O ex-presidente Jair Bolsonaro (PL) enfrenta uma prisão domiciliar imposta pelo ministro Alexandre de Moraes, do STF, devido a violações de restrições relacionadas a uma investigação sobre sua suposta participação em uma trama de golpe. A medida inclui o uso de tornozeleira eletrônica e proibições de contato com outros investigados e uso de redes sociais.
O governador de Minas Gerais, Romeu Zema, criticou a decisão, chamando-a de “mais um capítulo sombrio na história de perseguição política do STF”. Zema expressou solidariedade à família de Bolsonaro e destacou que a prisão ocorreu sem um julgamento prévio, antes da conclusão do processo que apura as alegações contra o ex-presidente.

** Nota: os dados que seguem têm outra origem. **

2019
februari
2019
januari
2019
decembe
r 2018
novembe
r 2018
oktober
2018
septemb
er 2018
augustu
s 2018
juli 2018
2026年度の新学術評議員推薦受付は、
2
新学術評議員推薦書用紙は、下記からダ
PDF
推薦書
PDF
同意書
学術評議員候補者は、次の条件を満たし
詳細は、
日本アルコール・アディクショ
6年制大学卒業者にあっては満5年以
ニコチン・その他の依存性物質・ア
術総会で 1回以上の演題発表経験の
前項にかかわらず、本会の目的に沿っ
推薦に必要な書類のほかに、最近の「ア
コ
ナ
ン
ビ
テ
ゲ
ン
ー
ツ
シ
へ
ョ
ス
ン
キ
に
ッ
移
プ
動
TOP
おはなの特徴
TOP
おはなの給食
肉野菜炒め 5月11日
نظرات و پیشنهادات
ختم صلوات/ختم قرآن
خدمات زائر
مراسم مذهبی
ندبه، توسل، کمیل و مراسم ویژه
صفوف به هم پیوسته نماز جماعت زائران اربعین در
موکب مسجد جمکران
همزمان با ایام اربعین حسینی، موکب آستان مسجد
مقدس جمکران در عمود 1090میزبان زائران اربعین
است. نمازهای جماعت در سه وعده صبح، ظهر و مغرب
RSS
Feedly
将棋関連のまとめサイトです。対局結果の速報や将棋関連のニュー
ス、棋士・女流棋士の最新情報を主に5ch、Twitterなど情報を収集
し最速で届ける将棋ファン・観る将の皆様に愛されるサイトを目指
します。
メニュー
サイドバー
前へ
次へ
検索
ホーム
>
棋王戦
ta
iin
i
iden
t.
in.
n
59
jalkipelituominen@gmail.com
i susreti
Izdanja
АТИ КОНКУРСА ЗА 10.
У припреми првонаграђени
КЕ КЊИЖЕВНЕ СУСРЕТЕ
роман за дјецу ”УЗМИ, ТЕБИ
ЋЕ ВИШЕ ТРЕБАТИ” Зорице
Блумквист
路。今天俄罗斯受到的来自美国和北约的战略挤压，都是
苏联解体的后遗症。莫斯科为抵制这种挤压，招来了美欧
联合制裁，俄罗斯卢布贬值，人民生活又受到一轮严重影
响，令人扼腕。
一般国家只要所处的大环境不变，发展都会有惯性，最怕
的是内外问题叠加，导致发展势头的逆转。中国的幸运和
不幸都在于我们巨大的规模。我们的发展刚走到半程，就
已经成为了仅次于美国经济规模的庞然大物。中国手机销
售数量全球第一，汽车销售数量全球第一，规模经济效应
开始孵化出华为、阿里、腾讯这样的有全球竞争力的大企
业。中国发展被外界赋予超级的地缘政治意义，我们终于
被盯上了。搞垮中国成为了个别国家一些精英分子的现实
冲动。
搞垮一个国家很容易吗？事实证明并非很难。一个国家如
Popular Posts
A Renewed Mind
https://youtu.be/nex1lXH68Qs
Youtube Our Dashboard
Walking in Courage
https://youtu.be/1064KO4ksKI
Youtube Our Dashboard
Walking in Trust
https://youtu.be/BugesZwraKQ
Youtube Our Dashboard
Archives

Parlamentares e líderes de partidos bolsonaristas também se manifestaram contra a prisão, alegando que Bolsonaro foi alvo de uma ação injusta. A investigação, que será julgada em setembro, aponta que o ex-presidente teria continuado a exercer influência política e digital por meio de aliados e familiares, desafiando as instituições democráticas.
Moraes justificou a prisão domiciliar com base na reiteração das condutas de Bolsonaro, que, segundo ele, tentava burlar as restrições impostas. Além da tornozeleira, a decisão inclui a entrega do passaporte e a apreensão de aparelhos eletrônicos, visando limitar a comunicação do ex-presidente com o exterior e com outros envolvidos na investigação.